Der technologische Wandel bedeutet, dass Unternehmen und ihre Mitarbeiter nie auslernen. Die Fähigkeit eines Unternehmens, eine Kultur des kontinuierlichen Lernens in Bezug auf neue Daten- und KI-Technologien zu schaffen, wird kurzfristig zu Ergebnissen führen und gleichzeitig das Unternehmen auf eine langfristige Übernahme vorbereiten.
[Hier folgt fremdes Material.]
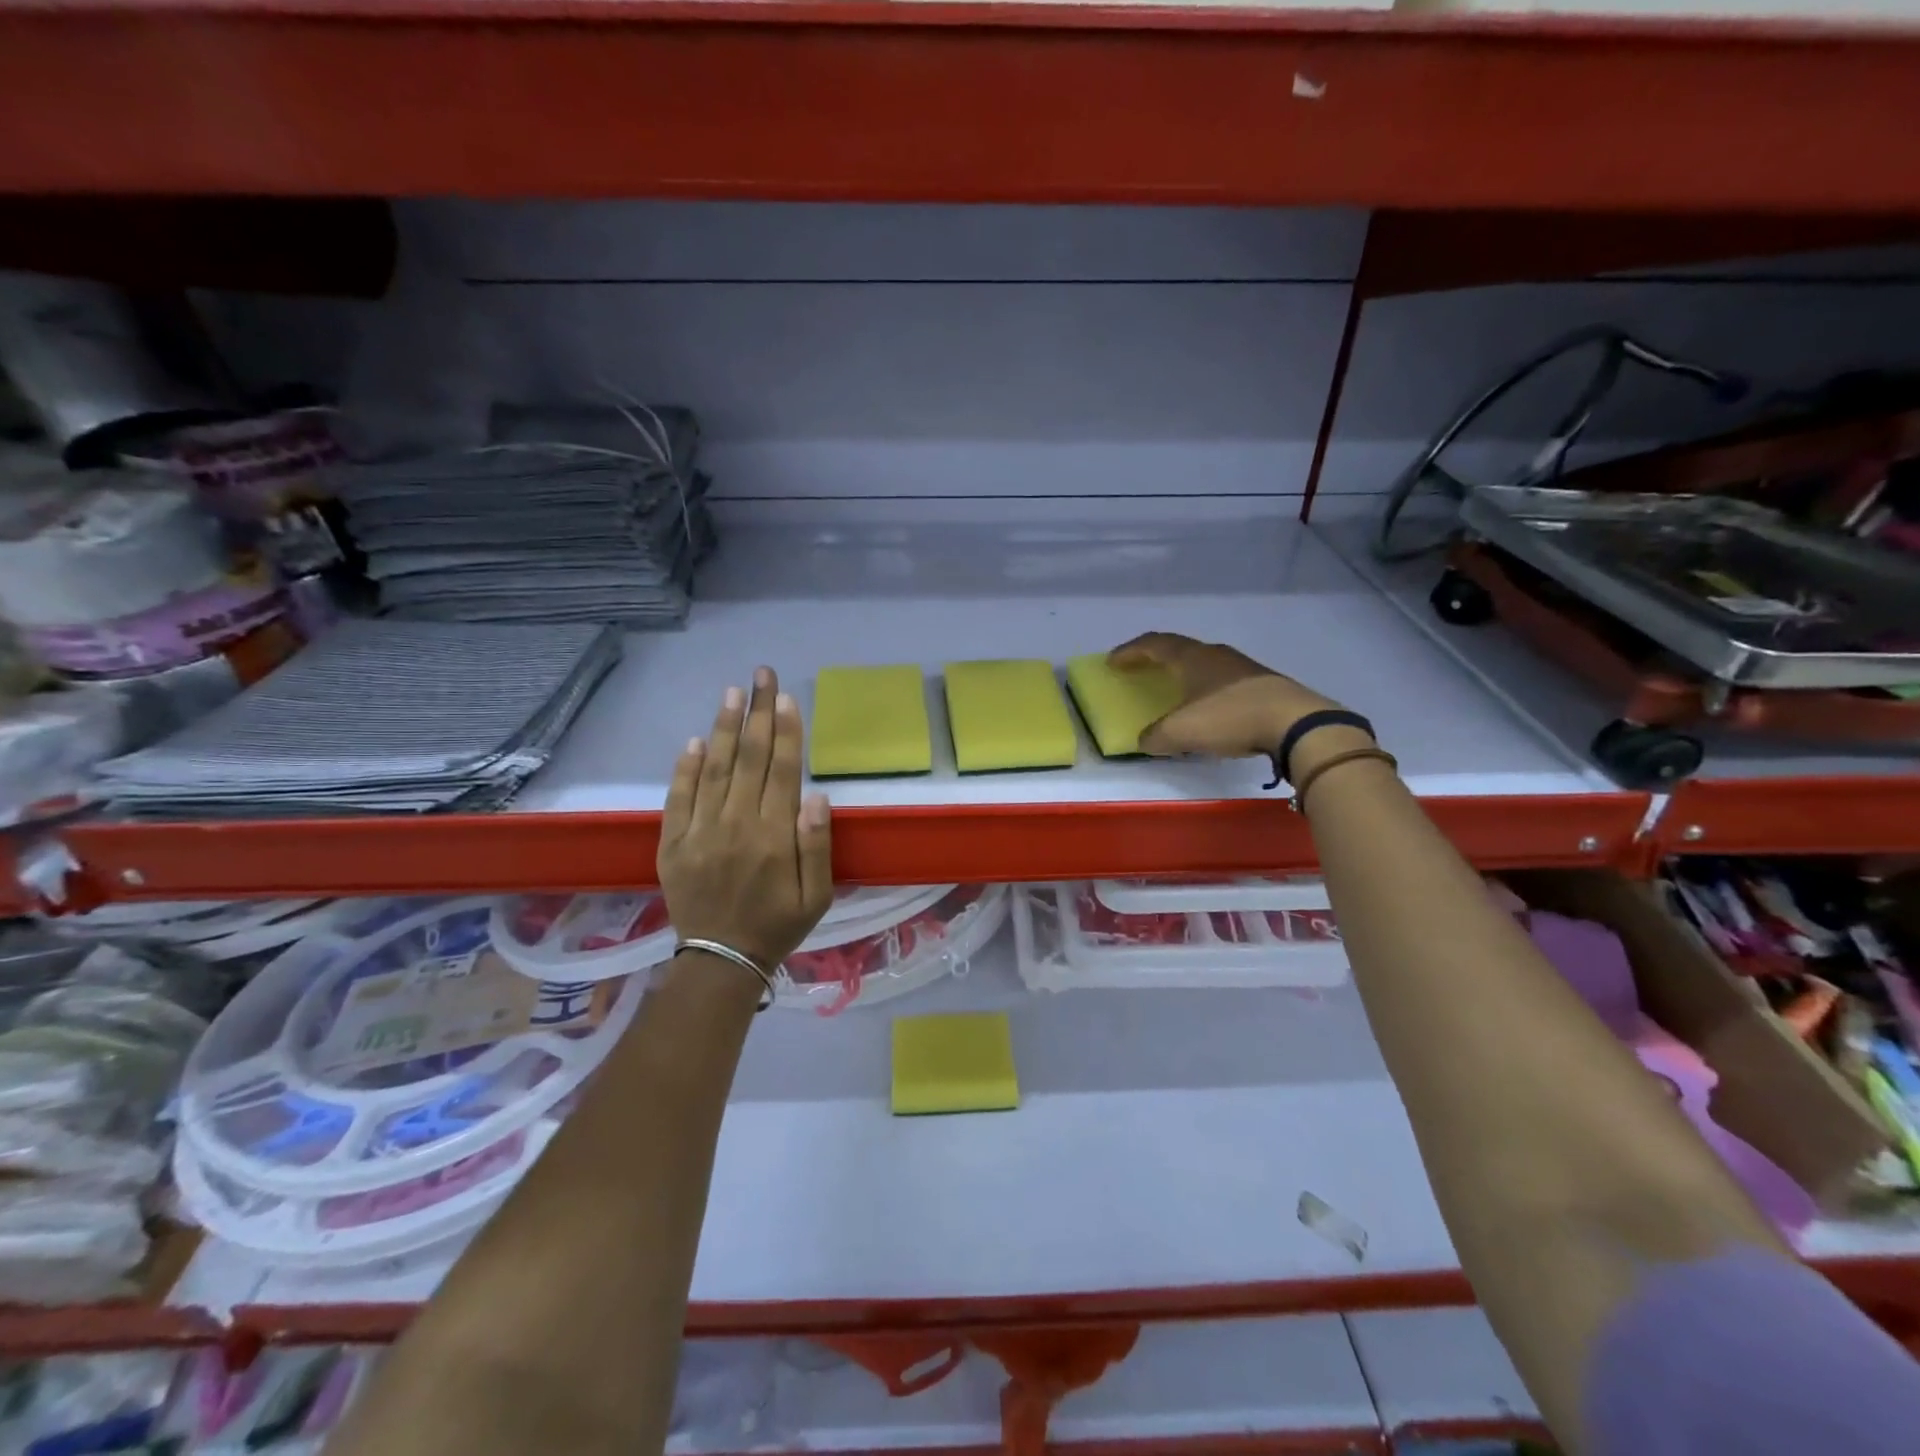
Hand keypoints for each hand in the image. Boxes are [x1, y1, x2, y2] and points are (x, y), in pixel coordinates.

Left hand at [658, 666, 833, 968]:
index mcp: (775, 836)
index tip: (785, 697)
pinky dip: (686, 768)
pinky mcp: (673, 843)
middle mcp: (736, 825)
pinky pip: (678, 798)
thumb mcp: (817, 896)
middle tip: (761, 674)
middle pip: (750, 759)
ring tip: (731, 693)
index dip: (786, 731)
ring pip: (715, 769)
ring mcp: (700, 832)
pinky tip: (695, 740)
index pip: (783, 771)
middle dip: (757, 712)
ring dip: (724, 728)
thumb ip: (818, 845)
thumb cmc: (778, 925)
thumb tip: (816, 796)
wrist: (721, 960)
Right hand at [1108, 633, 1344, 758]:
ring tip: (1173, 690)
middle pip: (1179, 649)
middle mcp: (1215, 655)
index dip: (1130, 651)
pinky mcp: (1262, 684)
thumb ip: (1156, 737)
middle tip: (1140, 671)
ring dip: (1183, 674)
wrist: (1296, 722)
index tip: (1112, 662)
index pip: (1153, 644)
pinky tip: (1208, 709)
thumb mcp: (1181, 733)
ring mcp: (1242, 668)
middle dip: (1156, 659)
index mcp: (1191, 658)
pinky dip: (1205, 690)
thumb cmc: (1230, 717)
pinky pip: (1223, 681)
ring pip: (1203, 664)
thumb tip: (1145, 740)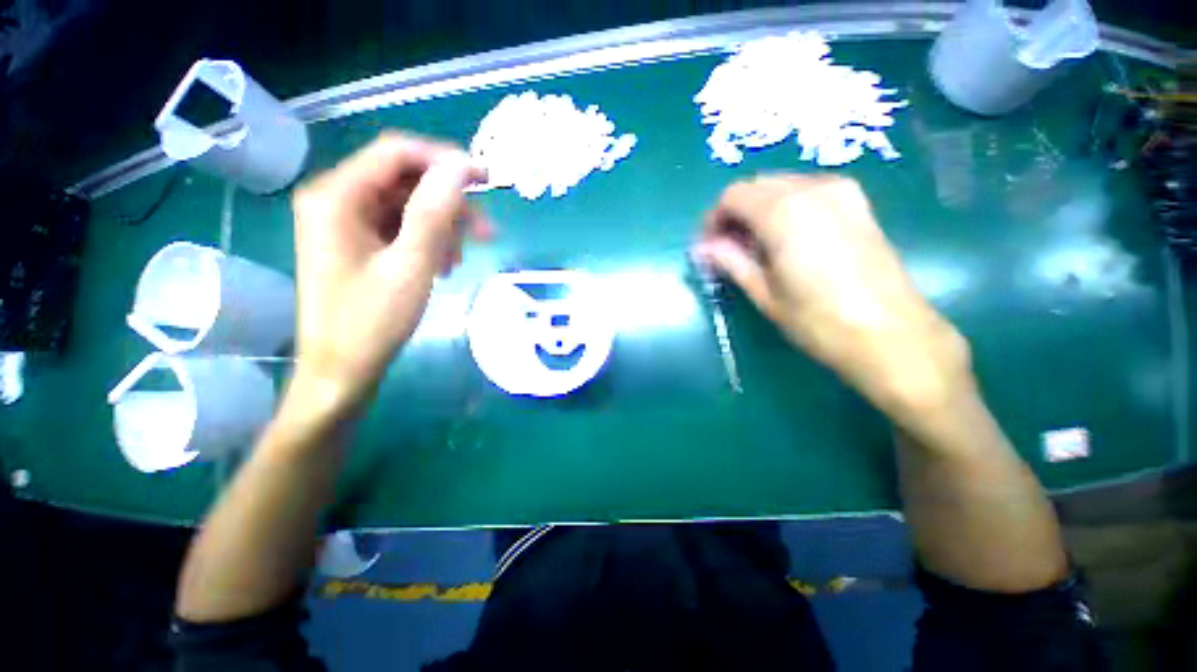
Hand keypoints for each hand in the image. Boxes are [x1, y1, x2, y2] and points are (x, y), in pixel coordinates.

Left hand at [291, 133, 489, 405]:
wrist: (342, 370)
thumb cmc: (373, 321)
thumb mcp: (411, 265)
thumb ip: (434, 212)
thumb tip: (460, 166)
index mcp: (337, 196)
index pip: (397, 153)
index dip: (445, 161)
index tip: (487, 181)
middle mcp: (336, 199)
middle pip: (404, 180)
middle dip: (449, 204)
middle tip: (487, 232)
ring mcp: (345, 222)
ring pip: (406, 206)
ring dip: (442, 227)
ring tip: (460, 259)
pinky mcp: (356, 243)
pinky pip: (400, 228)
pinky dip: (428, 241)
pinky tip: (443, 266)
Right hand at [693, 174, 970, 419]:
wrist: (891, 334)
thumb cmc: (818, 320)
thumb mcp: (764, 293)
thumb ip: (730, 261)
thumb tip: (701, 248)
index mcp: (784, 211)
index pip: (733, 196)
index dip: (713, 219)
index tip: (708, 247)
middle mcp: (812, 188)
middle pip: (757, 185)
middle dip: (735, 213)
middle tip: (727, 248)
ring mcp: (841, 191)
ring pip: (782, 186)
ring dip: (759, 209)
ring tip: (754, 247)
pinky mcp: (857, 202)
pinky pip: (807, 191)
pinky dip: (785, 207)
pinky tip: (785, 239)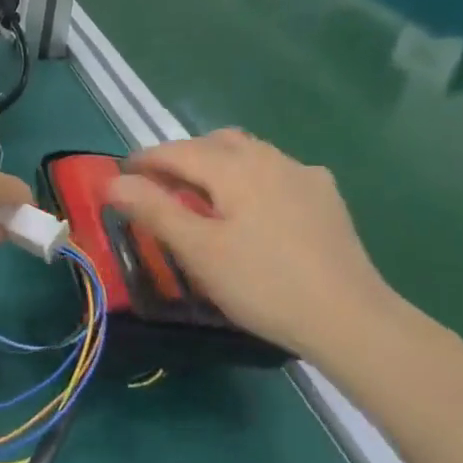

Diese Lernbemühungen sollten viele verschiedene Formen annehmen:

  • KI zur Schulung in KI: Unternehmen können ihre KI-Reise damit beginnen, dass sie die Technologie nutzen, um ihre Mitarbeiter in KI zu schulen. Durch den Einsatz von Modellen, die ein Lernkonzept in viele verschiedene Outputs umwandeln können, z. B. eine Infografik, ein Whitepaper oder ein TikTok-Video, das bei verschiedenen Zielgruppen Anklang findet.
  • Kommunikation ist der Schlüssel: Manager müssen dafür sorgen, dass im Unternehmen regelmäßig über Daten und KI gesprochen wird. Dies kann die Einrichtung interner Communities oder Gruppen bedeuten, die sich mit der Technologie befassen. Des Weiteren zählen auch Foren hinzu, in denen Mitarbeiter bewährte Verfahren austauschen oder Antworten auf häufig gestellte Fragen erhalten können. Regelmäßige Highlights von Erfolgsgeschichten, um die Begeisterung für Daten und KI aufrechtzuerhalten gehören ebenso dazu.
  • Angebot von vielen verschiedenen Lernmöglichkeiten: Einige Mitarbeiter möchten sich durch Lernplattformen klicken, andere bevorzugen Kurse mit Dozenten. Manche Mitarbeiter wollen nur einen kurzen Workshop, der ihnen die Grundkenntnisse vermittelt, die sie für den Einstieg benötigen, während andere eine Zertifizierung für Fortgeschrittene anstreben. Unternehmen sollten all diese unterschiedlichen Wege unterstützen, um den Erfolg zu gewährleisten.
  • Kulturelle Stärkung und Sicherheit: Nicht jedes Daten- und KI-Projekt wird ein Erfolg. Unternehmen müssen ihren Mitarbeitern die Möglichkeit geben, auf sichere und finanziell verantwortliche Weise mit der Technologie zu experimentieren. Hackathons sind zum Beispiel eine gute Möglichkeit, mehr Forschung am „blauen Himmel” zu fördern. Mitarbeiter, die Daten und künstliche Intelligenz nutzen und ihre Ergebnisse sowie Innovationen präsentieren, um andere zu inspirieren, sollten anerkannt und belohnt werden. Die Anpassung von Stellenbeschreibungen mit einem stärkeren Fokus auf Daten und KI trägt dazu bei, die Rolle der Technologie im Unternehmen zu stärken.
  • Groß denken: Nicht nur Führungskräfte auf der Geschäftsführungsebene oder die technisch versiertesten Mitarbeiterinnen und Mitarbeiter werden im Umgang mit Daten und KI geschult. Der Erfolg hängt von der Nutzung durch die oberste Führungsebene bis hin zu den Mitarbeitern ab. Die Aus- und Weiterbildungsmaßnahmen sollten dies widerspiegeln.

Schlussfolgerung

Die unternehmensweite Skalierung von Daten und künstlicher Intelligenz ist eine der größten Herausforderungen für moderne Technologien. Sie kann Führungskräfte leicht überfordern und IT-Teams an den Rand der Belastbarkeit bringen. Wenn Unternehmen sich von Anfang an die Zeit nehmen, nicht nur über die KI-Infrastruktur, sondern auch über die organisatorischen Anforderungen nachzudenken, können sie Daten und KI nahtlos in ihr gesamtes Unternehmen integrieren.